Une nuit au néolithique


On entend les cris des enfants dans la plaine ; ils sont un petit groupe, garçons et filles, qui furète dans les taillis à la recherche de feuilles comestibles, ou de baies sauvages. Les hommes sont partis chasser dans les collines sèches environnantes, il y a des gazelles, des chevaux sauvages, des cerfs plus haut dans les forêts, et puis les loups. Ils vont par groupes de deux ou trois, certains solitaires, avec leurs lances aux pointes d'obsidienne, leurs couteaux de même... On traque le gibier, on connaît parfaitement les traces, les signes de la terre, c'est l'attention du chasseur, la perception intime de l'espace, un souffle de vent, une odeur différente, un craquement de bois derrière un fourré...

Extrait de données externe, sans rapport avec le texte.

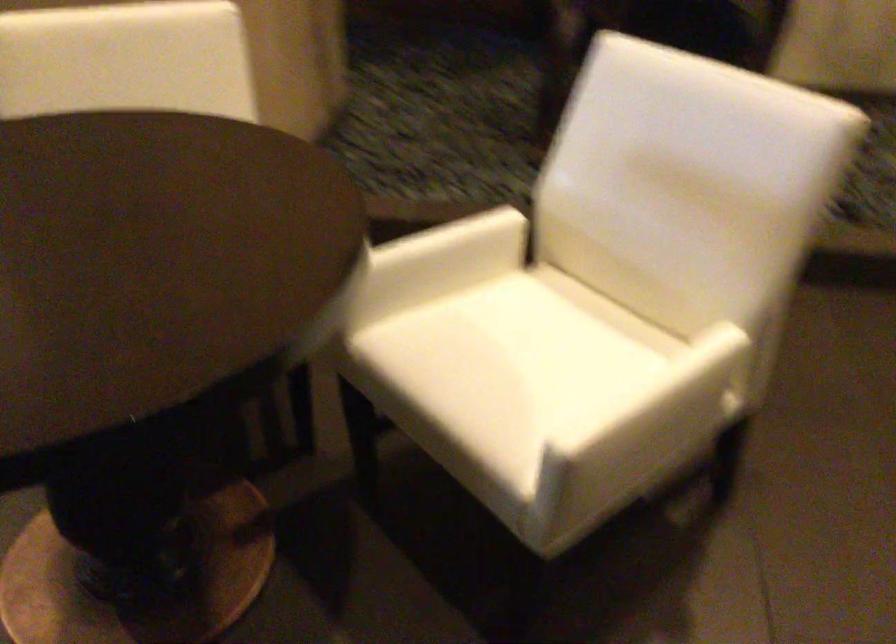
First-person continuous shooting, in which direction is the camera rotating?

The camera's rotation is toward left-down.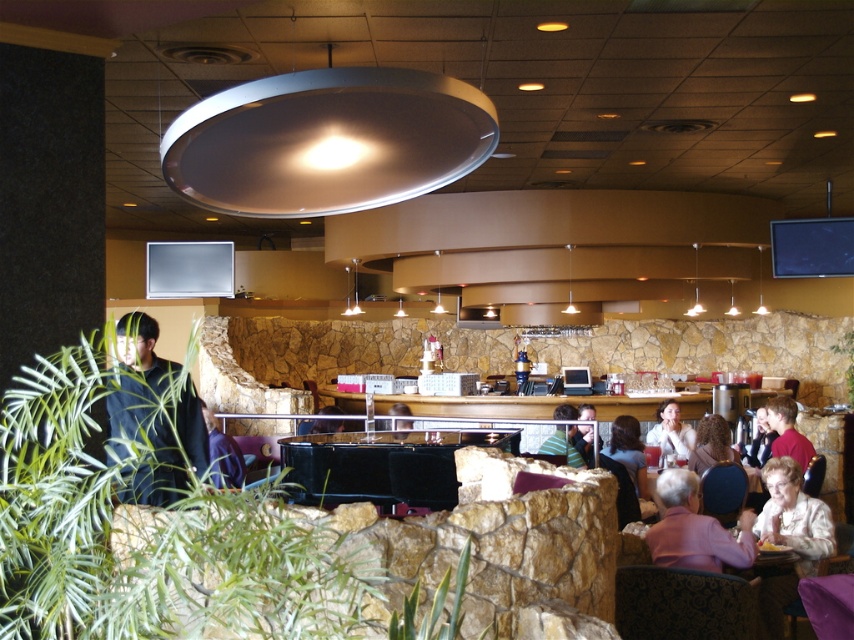
Question: Can you confirm if black glossy table at center is positioned below red shirt at right?

Choices:
 (A) yes
 (B) no

Answer: (B)

Question: Which is nearer to the red shirt at right?

Choices:
 (A) smooth brown hair at center
 (B) dark blue shirt at center
 (C) pink fabric chair at lower right
 (D) blurred hair at center

Answer: (D)

Question: Is light beige sweater at lower right smaller than red shirt at right?

Choices:
 (A) yes
 (B) no

Answer: (B)

Question: Among these objects, which one is farthest from the camera?

Choices:
 (A) smooth brown hair at center
 (B) blurred hair at center

Answer: (A)

Question: Which object is positioned closest to the striped shirt at center?

Choices:
 (A) blonde hair at center
 (B) dark brown hair at center

Answer: (B)

Question: Can you confirm if black glossy table at center is smaller than light beige sweater at lower right?

Choices:
 (A) yes
 (B) no

Answer: (B)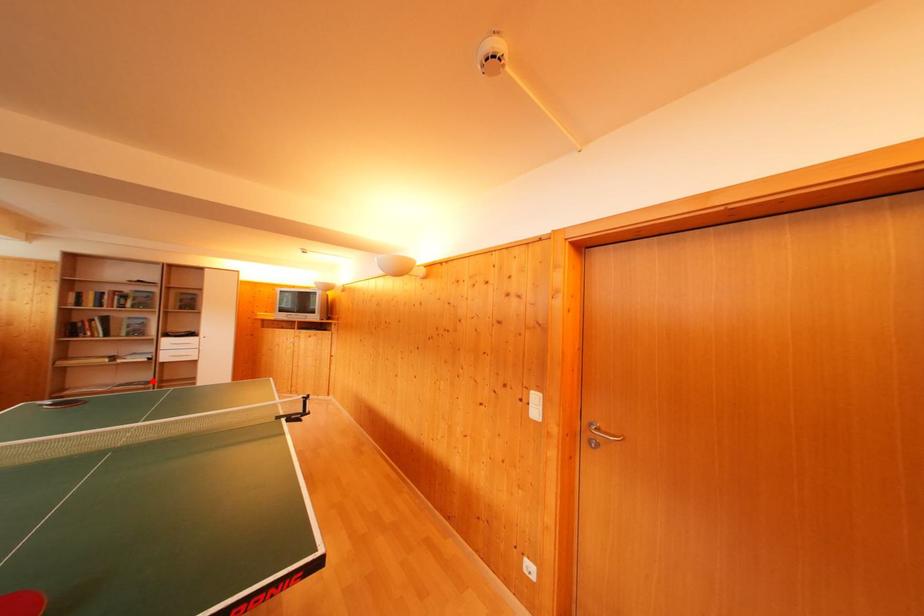
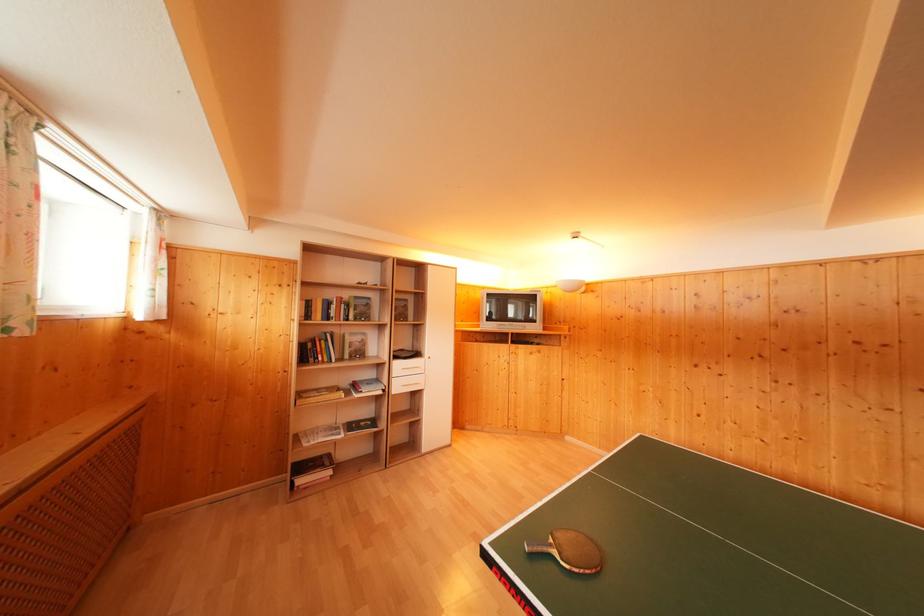
The point at the highlighted location is marked in the first image. Where is the corresponding point in the second image?

(371, 416)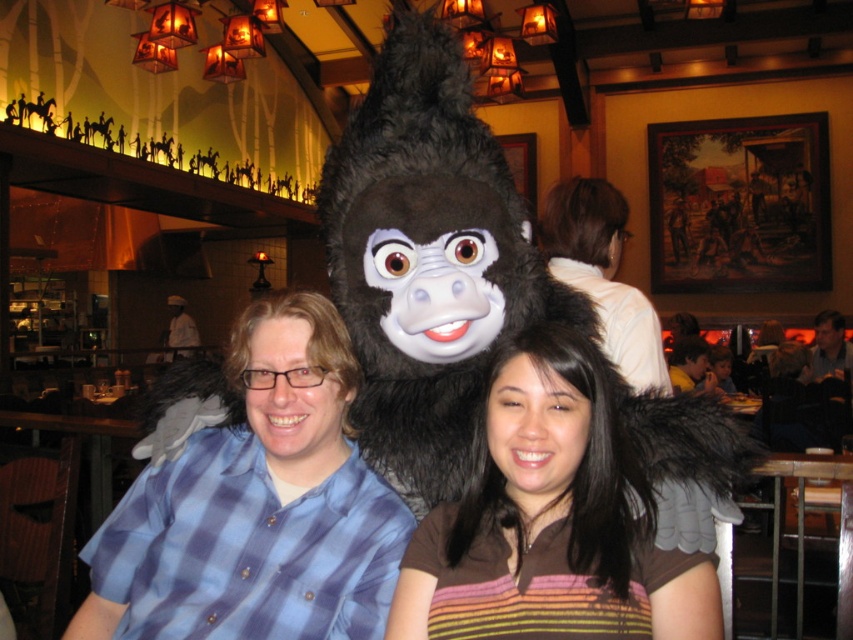
Question: Does fuzzy black gorilla at center appear under gray fabric shirt at center?

Choices:
 (A) yes
 (B) no

Answer: (B)

Question: Considering the real-world distances, which object is farthest from the blue plaid shirt at center?

Choices:
 (A) gray fabric shirt at center
 (B) fuzzy black gorilla at center
 (C) smooth brown hair at center
 (D) white shirt at upper center

Answer: (A)

Question: Among these objects, which one is farthest from the camera?

Choices:
 (A) smooth brown hair at center
 (B) gray fabric shirt at center
 (C) fuzzy black gorilla at center
 (D) white shirt at upper center

Answer: (B)

Question: Does blue plaid shirt at center appear under gray fabric shirt at center?

Choices:
 (A) yes
 (B) no

Answer: (A)

Question: Considering the real-world distances, which object is farthest from the fuzzy black gorilla at center?

Choices:
 (A) brown striped shirt at center
 (B) blue plaid shirt at center
 (C) white shirt at center

Answer: (C)

Question: Can you confirm if blue plaid shirt at center is positioned to the left of fuzzy black gorilla at center?

Choices:
 (A) yes
 (B) no

Answer: (A)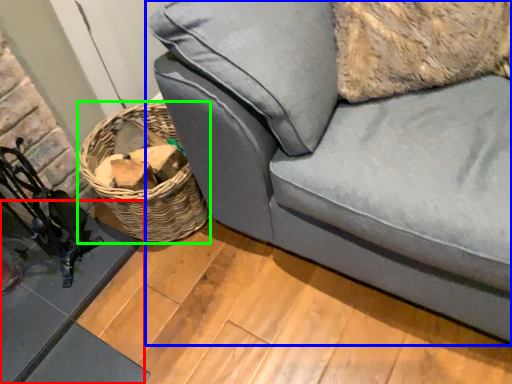
Question: Which is nearer to the table (highlighted by a red box)? studio couch (highlighted by a blue box) or basket (highlighted by a green box).

Choices:
 (A) studio couch
 (B) basket

Answer: (B)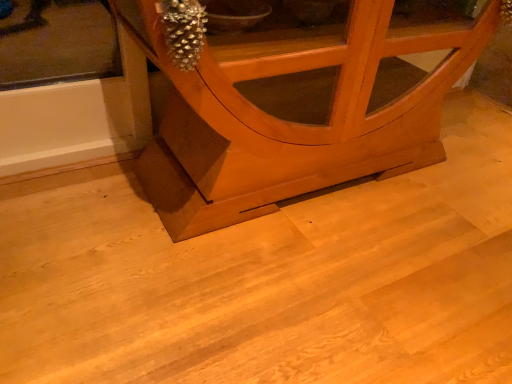
Image resolution: width=512 pixels, height=384 pixels. Identify the location of pine wood cabinet at center. (290, 120).

In order to face pine wood cabinet at center, should I rotate leftwards or rightwards?

Rotate right and turn 6.909 degrees.

The height and width of the screenshot is (384, 512). What do you see at coordinates (290, 120) in the screenshot? I see `pine wood cabinet at center` at bounding box center [290, 120].

Identify the location of pine wood cabinet at center. (290, 120).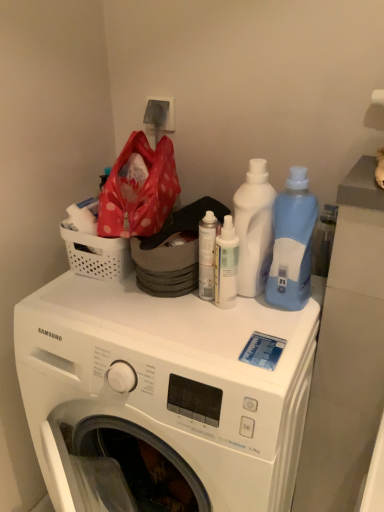
The height and width of the screenshot is (512, 384). What are the coordinates of `vacant area that lies in front of white matte spray can at center` in the screenshot? It's located at tap(212, 341).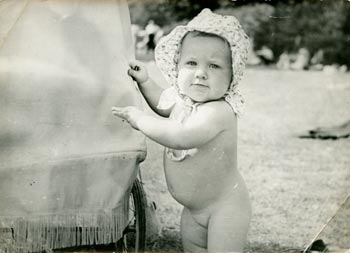
I want to click on floor, so coord(318,192).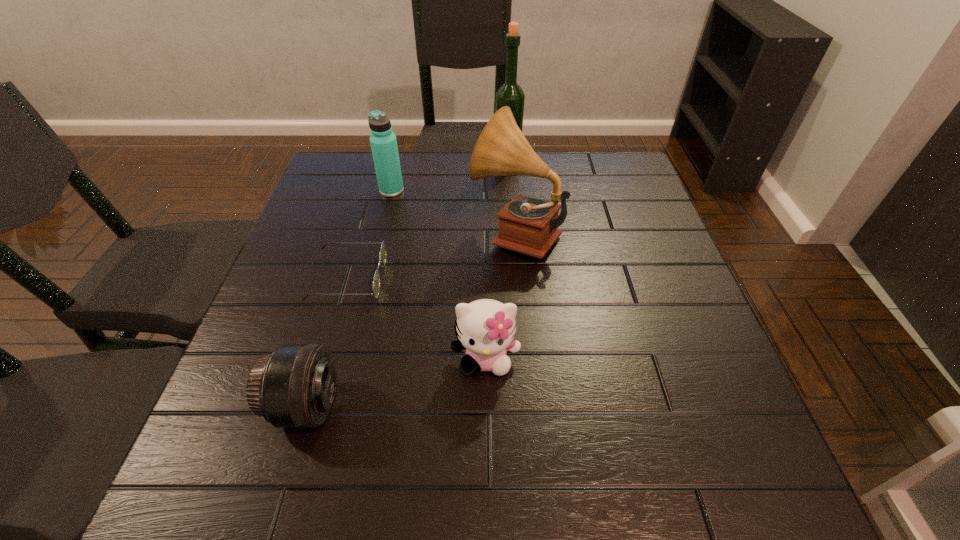
Find the location of `vacant space at the far edge`. vacant space at the far edge is located at coordinates (468, 193).

I want to click on vacant space at the near edge of the desktop, so click(x=317, y=505).

I want to click on free space at the left edge, so click(348, 214).

At what (x,y) coordinates should I click in order to perform the action: click on vacant space at the right edge. Please return your answer as a coordinate pair (x, y). The image size is (960, 540). Looking at the image, I should click on (620, 230).

Locate an element on the screen. Image resolution: width=960 pixels, height=540 pixels. vacant space at the far left corner is located at coordinates (323, 198).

On peuple notre géographie d'images vues en rêve, vues dans les moments d'ivresse de ce vin magique que l'on consomme lors des cérémonies importantes, vues en lisant les signes de la nature, on apprend aussi parce qu'un jour un petit groupe d'hommes arrive de nulle part, une famille, enfants, anciens, hommes et femmes, ils viennent de l'autre côté des collines, ou de beaucoup plus loin encore, ils s'installent pour la mauvaise saison ou juste pour une nuit ; on parle, ils montrent leurs outils, ils racontent leurs vies, leurs paysages, leurs visions, et nous on garde ça dans nos histoires, les légendes grandissent, les réalités se transforment, les témoignages évoluent, les personnages deviennent magiques, la nuit des contes se peuple de merveilles et d'effrois. 

Nous nous sentons soudain rejetés par la terre, nous ne la comprenons plus, les signes qu'elle nous envoie, qu'autrefois nous savions lire naturellement, toute cette perception que les animaux sauvages ont instinctivement, comme les oiseaux se taisent avant un séisme ou un tsunami, comme les rats quittent les égouts avant même les inondations, tous ces messages qui existent pourtant toujours, là, autour de nous, nous ne les voyons plus, nous ne sentons plus le monde, et nous avons un grand sentiment de solitude, d'abandon. Nous avons conquis la conscience, nous avons pris le droit d'interroger le monde, mais nous avons perdu la confiance, le sentiment d'appartenir à un seul organisme, de faire partie du tout !

Quand la nuit arrive, on se regroupe entre nous et l'on interroge ce monde qui nous parait maintenant si vaste, si étranger maintenant qu'on ne le parcourt plus... On raconte, on écoute ces histoires qui disent si le soleil va revenir briller demain matin, qui parle de ces milliers d'yeux brillants immobiles dans le ciel noir, qui font surgir des animaux fantastiques, des ours géants et puissants qui comprennent tes pensées, des loups affamés et cruels qui viennent dans ton sommeil pour te manger, des serpents venus des profondeurs t'entraîner vers les mondes de la mort, les corbeaux malins et méfiants qui utilisent le vent et colportent les nouvelles aux esprits invisibles, l'énorme dragon caché sous la terre qui remue parfois dans son sommeil et fait bouger toute la terre, oui, lors des veillées on écoute les anciens qui savent et qui peuplent le monde de sens, d'êtres et de sentiments.